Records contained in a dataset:
··········
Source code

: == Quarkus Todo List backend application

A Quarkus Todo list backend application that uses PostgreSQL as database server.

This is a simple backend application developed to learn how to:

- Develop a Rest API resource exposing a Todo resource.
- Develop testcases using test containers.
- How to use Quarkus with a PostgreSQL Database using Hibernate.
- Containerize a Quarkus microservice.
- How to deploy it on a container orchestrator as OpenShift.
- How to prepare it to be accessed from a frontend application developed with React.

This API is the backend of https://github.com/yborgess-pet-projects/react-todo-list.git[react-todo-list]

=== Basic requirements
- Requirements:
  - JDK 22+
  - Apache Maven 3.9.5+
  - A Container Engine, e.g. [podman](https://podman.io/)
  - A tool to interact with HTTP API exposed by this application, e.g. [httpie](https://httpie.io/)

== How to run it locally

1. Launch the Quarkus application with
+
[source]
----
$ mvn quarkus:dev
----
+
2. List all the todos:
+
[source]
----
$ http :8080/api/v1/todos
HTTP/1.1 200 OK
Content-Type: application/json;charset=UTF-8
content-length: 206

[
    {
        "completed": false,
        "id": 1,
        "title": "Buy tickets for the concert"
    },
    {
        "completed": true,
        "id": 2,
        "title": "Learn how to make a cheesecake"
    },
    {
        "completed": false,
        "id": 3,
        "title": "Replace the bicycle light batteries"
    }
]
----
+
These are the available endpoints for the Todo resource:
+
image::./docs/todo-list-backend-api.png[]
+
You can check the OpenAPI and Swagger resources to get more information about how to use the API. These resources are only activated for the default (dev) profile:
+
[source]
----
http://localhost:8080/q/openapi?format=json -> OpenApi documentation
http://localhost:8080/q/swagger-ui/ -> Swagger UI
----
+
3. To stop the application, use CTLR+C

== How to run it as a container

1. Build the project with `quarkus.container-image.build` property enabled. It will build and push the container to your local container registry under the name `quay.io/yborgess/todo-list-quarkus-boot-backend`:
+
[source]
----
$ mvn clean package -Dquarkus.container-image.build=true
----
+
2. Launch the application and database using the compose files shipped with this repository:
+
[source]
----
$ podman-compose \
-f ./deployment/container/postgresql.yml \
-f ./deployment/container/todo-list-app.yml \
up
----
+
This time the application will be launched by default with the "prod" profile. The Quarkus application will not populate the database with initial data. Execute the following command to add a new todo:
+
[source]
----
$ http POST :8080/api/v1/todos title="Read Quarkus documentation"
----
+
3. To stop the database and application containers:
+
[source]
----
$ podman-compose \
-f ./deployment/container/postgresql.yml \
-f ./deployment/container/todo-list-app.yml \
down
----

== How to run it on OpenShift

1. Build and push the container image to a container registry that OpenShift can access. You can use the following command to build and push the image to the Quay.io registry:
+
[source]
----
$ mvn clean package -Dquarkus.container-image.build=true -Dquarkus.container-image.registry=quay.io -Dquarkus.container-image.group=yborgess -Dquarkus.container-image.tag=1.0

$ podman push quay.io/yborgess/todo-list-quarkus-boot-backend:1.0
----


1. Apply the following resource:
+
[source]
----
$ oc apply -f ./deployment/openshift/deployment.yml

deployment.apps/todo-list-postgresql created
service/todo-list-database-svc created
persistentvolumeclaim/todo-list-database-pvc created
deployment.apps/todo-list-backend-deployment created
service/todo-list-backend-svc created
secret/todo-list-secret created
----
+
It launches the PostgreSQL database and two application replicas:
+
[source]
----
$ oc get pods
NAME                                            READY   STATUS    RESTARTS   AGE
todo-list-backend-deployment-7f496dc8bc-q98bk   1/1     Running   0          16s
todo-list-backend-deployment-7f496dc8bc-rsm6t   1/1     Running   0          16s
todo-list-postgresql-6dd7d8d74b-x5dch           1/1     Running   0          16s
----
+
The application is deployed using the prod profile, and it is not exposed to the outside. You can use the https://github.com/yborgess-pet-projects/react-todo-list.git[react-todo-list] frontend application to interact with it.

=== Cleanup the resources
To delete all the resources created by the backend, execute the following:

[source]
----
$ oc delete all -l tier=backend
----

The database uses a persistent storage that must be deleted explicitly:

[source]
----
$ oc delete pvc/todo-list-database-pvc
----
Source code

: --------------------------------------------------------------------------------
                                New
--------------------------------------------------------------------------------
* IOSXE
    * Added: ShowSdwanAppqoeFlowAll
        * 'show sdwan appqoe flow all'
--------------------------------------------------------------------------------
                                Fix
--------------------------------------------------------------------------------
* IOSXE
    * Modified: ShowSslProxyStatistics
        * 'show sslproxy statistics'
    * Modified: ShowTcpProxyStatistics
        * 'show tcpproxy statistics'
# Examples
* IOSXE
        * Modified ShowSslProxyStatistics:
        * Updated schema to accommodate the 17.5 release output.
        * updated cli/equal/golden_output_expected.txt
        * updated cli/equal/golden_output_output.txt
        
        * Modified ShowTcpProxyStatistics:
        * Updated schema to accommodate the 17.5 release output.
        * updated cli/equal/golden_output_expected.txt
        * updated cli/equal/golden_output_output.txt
··········
PROBLEM DESCRIPTION: Output every entry again, exactly as given.

ANSWER TO THIS EXERCISE:
Source code

: == Quarkus Todo List backend application

A Quarkus Todo list backend application that uses PostgreSQL as database server.

This is a simple backend application developed to learn how to:

- Develop a Rest API resource exposing a Todo resource.
- Develop testcases using test containers.
- How to use Quarkus with a PostgreSQL Database using Hibernate.
- Containerize a Quarkus microservice.
- How to deploy it on a container orchestrator as OpenShift.
- How to prepare it to be accessed from a frontend application developed with React.

This API is the backend of https://github.com/yborgess-pet-projects/react-todo-list.git[react-todo-list]

=== Basic requirements
- Requirements:
  - JDK 22+
  - Apache Maven 3.9.5+
  - A Container Engine, e.g. [podman](https://podman.io/)
  - A tool to interact with HTTP API exposed by this application, e.g. [httpie](https://httpie.io/)

== How to run it locally

1. Launch the Quarkus application with
+
[source]
----
$ mvn quarkus:dev
----
+
2. List all the todos:
+
[source]
----
$ http :8080/api/v1/todos
HTTP/1.1 200 OK
Content-Type: application/json;charset=UTF-8
content-length: 206

[
    {
        "completed": false,
        "id": 1,
        "title": "Buy tickets for the concert"
    },
    {
        "completed": true,
        "id": 2,
        "title": "Learn how to make a cheesecake"
    },
    {
        "completed": false,
        "id": 3,
        "title": "Replace the bicycle light batteries"
    }
]
----
+
These are the available endpoints for the Todo resource:
+
image::./docs/todo-list-backend-api.png[]
+
You can check the OpenAPI and Swagger resources to get more information about how to use the API. These resources are only activated for the default (dev) profile:
+
[source]
----
http://localhost:8080/q/openapi?format=json -> OpenApi documentation
http://localhost:8080/q/swagger-ui/ -> Swagger UI
----
+
3. To stop the application, use CTLR+C

== How to run it as a container

1. Build the project with `quarkus.container-image.build` property enabled. It will build and push the container to your local container registry under the name `quay.io/yborgess/todo-list-quarkus-boot-backend`:
+
[source]
----
$ mvn clean package -Dquarkus.container-image.build=true
----
+
2. Launch the application and database using the compose files shipped with this repository:
+
[source]
----
$ podman-compose \
-f ./deployment/container/postgresql.yml \
-f ./deployment/container/todo-list-app.yml \
up
----
+
This time the application will be launched by default with the "prod" profile. The Quarkus application will not populate the database with initial data. Execute the following command to add a new todo:
+
[source]
----
$ http POST :8080/api/v1/todos title="Read Quarkus documentation"
----
+
3. To stop the database and application containers:
+
[source]
----
$ podman-compose \
-f ./deployment/container/postgresql.yml \
-f ./deployment/container/todo-list-app.yml \
down
----

== How to run it on OpenShift

1. Build and push the container image to a container registry that OpenShift can access. You can use the following command to build and push the image to the Quay.io registry:
+
[source]
----
$ mvn clean package -Dquarkus.container-image.build=true -Dquarkus.container-image.registry=quay.io -Dquarkus.container-image.group=yborgess -Dquarkus.container-image.tag=1.0

$ podman push quay.io/yborgess/todo-list-quarkus-boot-backend:1.0
----


1. Apply the following resource:
+
[source]
----
$ oc apply -f ./deployment/openshift/deployment.yml

deployment.apps/todo-list-postgresql created
service/todo-list-database-svc created
persistentvolumeclaim/todo-list-database-pvc created
deployment.apps/todo-list-backend-deployment created
service/todo-list-backend-svc created
secret/todo-list-secret created
----
+
It launches the PostgreSQL database and two application replicas:
+
[source]
----
$ oc get pods
NAME                                            READY   STATUS    RESTARTS   AGE
todo-list-backend-deployment-7f496dc8bc-q98bk   1/1     Running   0          16s
todo-list-backend-deployment-7f496dc8bc-rsm6t   1/1     Running   0          16s
todo-list-postgresql-6dd7d8d74b-x5dch           1/1     Running   0          16s
----
+
The application is deployed using the prod profile, and it is not exposed to the outside. You can use the https://github.com/yborgess-pet-projects/react-todo-list.git[react-todo-list] frontend application to interact with it.

=== Cleanup the resources
To delete all the resources created by the backend, execute the following:

[source]
----
$ oc delete all -l tier=backend
----

The database uses a persistent storage that must be deleted explicitly:

[source]
----
$ oc delete pvc/todo-list-database-pvc
----
Source code

: --------------------------------------------------------------------------------
                                New
--------------------------------------------------------------------------------
* IOSXE
    * Added: ShowSdwanAppqoeFlowAll
        * 'show sdwan appqoe flow all'
--------------------------------------------------------------------------------
                                Fix
--------------------------------------------------------------------------------
* IOSXE
    * Modified: ShowSslProxyStatistics
        * 'show sslproxy statistics'
    * Modified: ShowTcpProxyStatistics
        * 'show tcpproxy statistics'
# Examples
* IOSXE
        * Modified ShowSslProxyStatistics:
        * Updated schema to accommodate the 17.5 release output.
        * updated cli/equal/golden_output_expected.txt
        * updated cli/equal/golden_output_output.txt
        
        * Modified ShowTcpProxyStatistics:
        * Updated schema to accommodate the 17.5 release output.
        * updated cli/equal/golden_output_expected.txt
        * updated cli/equal/golden_output_output.txt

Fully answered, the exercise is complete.